#### Work item
Copy the part of the entries that opens with the line containing "Дротові моделі через" and closes with the line containing "Час автономної роботи", keeping every line unchanged.

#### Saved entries
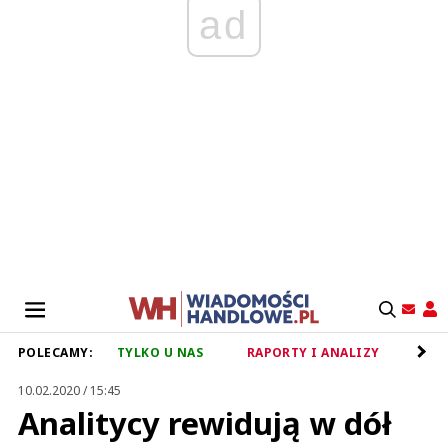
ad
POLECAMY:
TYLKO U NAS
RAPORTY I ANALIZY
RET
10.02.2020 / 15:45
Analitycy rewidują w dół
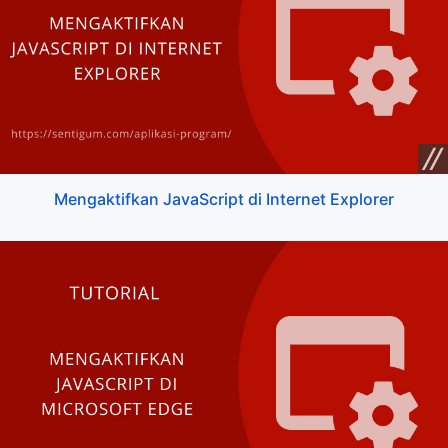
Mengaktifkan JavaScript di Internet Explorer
* * *
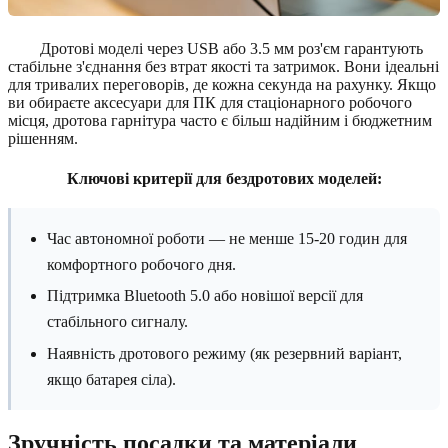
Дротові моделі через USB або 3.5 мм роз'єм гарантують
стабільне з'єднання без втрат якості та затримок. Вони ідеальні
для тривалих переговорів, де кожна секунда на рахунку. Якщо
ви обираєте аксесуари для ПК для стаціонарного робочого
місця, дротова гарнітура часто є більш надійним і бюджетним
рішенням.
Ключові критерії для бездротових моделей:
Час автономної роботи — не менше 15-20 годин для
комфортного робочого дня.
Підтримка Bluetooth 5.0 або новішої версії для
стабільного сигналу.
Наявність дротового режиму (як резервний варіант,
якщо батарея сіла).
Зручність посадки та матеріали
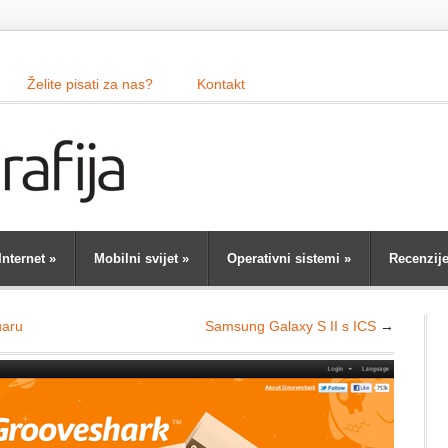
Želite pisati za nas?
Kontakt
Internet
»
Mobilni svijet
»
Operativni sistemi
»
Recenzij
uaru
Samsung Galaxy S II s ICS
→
---
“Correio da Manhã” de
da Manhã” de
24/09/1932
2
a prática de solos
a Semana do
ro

#### Answer to this exercise
Дротові моделі через USB або 3.5 мм роз'єм гарантують
стабільне з'єднання без втрат якості та затримок. Вони ідеальні
для тривалих переговорів, де кожна секунда на рахунку. Якщо
ви обираєте аксесуари для ПК для стаціонарного робочого
місця, дротова гарнітура часто є більш надійним і бюджетним
рішенням.
Ключові критерії для бездротових моделей:
Час автономної роботи — не менше 15-20 годин для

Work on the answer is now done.